Pat Proano, who heads public work’s environmental division, said the proposed ban should send a strong signal to reluctant business owners that the county is “willing to do this in our own house—that we’re willing to walk the talk.”

Proano said the proposal, based on a board motion passed more than three years ago, took so long because his department wanted to engage the business community and “make it more of a collaborative effort.” To that end, the county hired a consulting firm in late 2008 to assess the impact of expanded polystyrene products and suggest a hierarchy of environmentally-friendly substitutes. In the end, the consultant and the county were largely of a single mind, Proano said.

Although the public works department is recommending that the purchase of expanded polystyrene food containers be prohibited within 60 days of approval, there are exemptions for several of the biggest users, who’ll need more time to prepare or who have contracts with vendors that will need to expire before product changes can be made.

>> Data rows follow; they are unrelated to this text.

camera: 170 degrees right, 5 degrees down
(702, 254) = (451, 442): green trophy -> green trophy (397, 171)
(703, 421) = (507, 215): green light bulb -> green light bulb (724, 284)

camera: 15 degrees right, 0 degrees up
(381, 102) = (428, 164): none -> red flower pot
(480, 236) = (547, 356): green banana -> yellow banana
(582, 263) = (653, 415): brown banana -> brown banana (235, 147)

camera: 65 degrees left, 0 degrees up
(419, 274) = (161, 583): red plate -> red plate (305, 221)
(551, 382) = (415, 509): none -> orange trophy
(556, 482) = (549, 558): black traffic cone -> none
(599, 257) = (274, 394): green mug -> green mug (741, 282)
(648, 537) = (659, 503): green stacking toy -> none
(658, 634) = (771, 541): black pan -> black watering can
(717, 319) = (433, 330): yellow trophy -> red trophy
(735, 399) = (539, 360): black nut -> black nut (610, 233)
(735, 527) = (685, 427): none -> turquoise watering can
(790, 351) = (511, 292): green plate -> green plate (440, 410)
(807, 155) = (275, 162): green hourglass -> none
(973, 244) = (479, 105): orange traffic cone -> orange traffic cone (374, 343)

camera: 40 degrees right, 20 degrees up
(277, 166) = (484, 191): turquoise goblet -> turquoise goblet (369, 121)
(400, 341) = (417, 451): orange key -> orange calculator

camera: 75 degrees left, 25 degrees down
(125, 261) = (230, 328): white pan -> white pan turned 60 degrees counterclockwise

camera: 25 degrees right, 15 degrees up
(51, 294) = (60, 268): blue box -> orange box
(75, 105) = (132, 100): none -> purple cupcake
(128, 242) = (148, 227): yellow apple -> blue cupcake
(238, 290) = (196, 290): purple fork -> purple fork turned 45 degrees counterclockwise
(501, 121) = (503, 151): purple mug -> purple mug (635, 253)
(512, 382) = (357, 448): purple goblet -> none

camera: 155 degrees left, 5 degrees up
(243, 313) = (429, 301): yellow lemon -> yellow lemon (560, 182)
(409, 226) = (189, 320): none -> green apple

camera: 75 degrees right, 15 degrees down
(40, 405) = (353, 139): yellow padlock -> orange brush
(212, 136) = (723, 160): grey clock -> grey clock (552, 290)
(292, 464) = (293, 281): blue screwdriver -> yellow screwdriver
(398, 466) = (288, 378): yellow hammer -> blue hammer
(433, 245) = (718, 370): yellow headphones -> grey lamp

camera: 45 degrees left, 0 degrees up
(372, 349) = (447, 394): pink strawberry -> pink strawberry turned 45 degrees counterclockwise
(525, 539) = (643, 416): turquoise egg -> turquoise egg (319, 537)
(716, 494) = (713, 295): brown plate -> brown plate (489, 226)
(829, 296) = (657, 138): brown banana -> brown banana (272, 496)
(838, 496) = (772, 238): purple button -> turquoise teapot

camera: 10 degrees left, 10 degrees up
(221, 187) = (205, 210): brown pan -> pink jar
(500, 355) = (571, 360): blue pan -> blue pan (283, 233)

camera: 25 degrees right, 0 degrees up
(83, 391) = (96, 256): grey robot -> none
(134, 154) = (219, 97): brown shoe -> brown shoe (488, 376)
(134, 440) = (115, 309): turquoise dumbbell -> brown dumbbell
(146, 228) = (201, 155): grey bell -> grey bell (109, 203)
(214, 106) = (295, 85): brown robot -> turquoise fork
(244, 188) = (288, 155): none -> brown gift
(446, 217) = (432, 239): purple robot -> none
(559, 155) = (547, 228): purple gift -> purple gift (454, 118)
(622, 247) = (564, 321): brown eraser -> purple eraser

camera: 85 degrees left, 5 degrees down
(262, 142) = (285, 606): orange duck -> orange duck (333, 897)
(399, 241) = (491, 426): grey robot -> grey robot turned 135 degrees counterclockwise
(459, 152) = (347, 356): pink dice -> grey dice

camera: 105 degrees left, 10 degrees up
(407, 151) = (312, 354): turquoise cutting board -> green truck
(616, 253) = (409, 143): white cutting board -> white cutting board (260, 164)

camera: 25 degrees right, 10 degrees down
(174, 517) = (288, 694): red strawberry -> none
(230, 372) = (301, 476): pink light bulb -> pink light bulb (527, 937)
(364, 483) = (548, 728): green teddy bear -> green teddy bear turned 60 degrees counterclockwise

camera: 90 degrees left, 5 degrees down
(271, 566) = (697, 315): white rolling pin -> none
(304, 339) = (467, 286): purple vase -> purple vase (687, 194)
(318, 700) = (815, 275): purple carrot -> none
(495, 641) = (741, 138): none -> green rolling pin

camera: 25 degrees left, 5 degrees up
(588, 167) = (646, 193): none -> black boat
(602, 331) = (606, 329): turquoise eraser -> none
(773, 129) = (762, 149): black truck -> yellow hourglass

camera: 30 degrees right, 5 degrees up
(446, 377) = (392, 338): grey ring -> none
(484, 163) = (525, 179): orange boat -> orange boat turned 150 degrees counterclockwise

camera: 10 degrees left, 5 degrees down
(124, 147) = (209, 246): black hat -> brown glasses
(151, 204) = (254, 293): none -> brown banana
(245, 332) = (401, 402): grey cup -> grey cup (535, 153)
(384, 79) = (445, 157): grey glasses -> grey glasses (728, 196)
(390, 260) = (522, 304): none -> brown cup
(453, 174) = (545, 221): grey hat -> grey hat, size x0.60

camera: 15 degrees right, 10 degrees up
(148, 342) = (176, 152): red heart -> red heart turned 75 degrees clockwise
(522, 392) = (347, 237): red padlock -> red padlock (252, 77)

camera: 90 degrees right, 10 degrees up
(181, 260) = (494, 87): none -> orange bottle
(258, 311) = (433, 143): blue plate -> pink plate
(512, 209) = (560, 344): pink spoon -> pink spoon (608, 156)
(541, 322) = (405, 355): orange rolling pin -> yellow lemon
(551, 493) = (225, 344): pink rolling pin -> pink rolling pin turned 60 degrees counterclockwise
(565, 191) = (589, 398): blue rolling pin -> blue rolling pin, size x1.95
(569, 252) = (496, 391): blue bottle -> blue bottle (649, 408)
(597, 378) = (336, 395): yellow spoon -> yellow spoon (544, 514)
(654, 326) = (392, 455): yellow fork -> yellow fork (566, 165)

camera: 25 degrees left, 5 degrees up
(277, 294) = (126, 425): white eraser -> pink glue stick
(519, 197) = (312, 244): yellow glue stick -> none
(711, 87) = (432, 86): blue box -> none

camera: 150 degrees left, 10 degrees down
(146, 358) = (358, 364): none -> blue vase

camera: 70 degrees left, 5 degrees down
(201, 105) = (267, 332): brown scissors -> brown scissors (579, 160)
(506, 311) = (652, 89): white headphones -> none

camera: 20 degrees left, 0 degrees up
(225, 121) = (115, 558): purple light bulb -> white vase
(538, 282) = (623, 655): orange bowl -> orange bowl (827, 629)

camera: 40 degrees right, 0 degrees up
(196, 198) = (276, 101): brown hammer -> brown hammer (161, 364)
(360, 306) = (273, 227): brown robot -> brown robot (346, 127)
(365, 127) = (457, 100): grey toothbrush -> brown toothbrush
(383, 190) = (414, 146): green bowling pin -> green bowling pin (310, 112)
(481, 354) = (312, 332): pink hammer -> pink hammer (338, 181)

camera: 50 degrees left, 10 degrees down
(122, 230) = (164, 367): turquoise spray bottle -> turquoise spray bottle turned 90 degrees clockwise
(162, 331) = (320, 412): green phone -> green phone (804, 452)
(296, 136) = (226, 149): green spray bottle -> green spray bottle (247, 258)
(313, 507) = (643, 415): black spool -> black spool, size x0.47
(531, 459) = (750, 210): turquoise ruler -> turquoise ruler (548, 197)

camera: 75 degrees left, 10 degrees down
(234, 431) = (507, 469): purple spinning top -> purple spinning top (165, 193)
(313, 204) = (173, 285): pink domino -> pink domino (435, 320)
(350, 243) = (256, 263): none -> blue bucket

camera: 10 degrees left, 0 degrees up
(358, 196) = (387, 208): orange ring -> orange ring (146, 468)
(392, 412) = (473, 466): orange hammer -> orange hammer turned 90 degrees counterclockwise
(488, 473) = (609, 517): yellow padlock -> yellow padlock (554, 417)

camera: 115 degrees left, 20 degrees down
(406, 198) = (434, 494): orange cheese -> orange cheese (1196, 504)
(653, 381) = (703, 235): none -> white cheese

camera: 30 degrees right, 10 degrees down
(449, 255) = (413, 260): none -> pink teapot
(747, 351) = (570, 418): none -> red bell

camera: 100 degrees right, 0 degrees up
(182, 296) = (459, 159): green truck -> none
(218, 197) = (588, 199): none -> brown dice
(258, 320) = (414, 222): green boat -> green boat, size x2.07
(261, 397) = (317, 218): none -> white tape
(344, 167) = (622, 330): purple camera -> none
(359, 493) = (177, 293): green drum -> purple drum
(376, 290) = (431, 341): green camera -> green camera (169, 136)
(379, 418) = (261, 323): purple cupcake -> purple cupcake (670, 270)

Some departments, such as Beaches & Harbors and Parks & Recreation have already begun the phase-out.

At this point, the Sheriff’s Department, which uses more expanded polystyrene than any county agency, would be entirely exempted from the ban. According to county officials, it would cost the department nearly 300% more to purchase environmentally friendly products that inmates would not be able to fashion into weapons.

“You can’t do much with Styrofoam,” said Jerry Plummer, purchasing manager of county’s Department of Internal Services. “You can’t grind it down to make a knife.”

So the Sheriff’s Department, Plummer said, is entering into a pilot-project contract with a polystyrene recycler who is purchasing a giant washer to remove the jail-house food. The Styrofoam will then be ground up for “cheap picture frames” and other products, Plummer said.

“Because of the county’s size,” Plummer said, “nobody is doing this kind of thing out there on our scale.”

Posted 9/20/10

Updated 9/21/10:

Supervisors voted unanimously to phase out Styrofoam use in county facilities and gave Public Works officials a year to study whether a ban should be enacted in unincorporated areas of the county. Board chair Gloria Molina called the action a “very monumental opportunity” and a “leadership step” for the county. Supervisor Zev Yaroslavsky concurred, noting the symbolic and practical importance of having the immense county workforce go Styrofoam-free. “When we sneeze, the rest of the county catches a cold,” he said.

Looking ahead to a possible broader ban, however, Supervisor Don Knabe introduced a motion, adopted by the board, that directs Public Works to explore whether there is “appropriate infrastructure” in place to ensure that any Styrofoam alternatives don’t end up causing environmental problems of their own.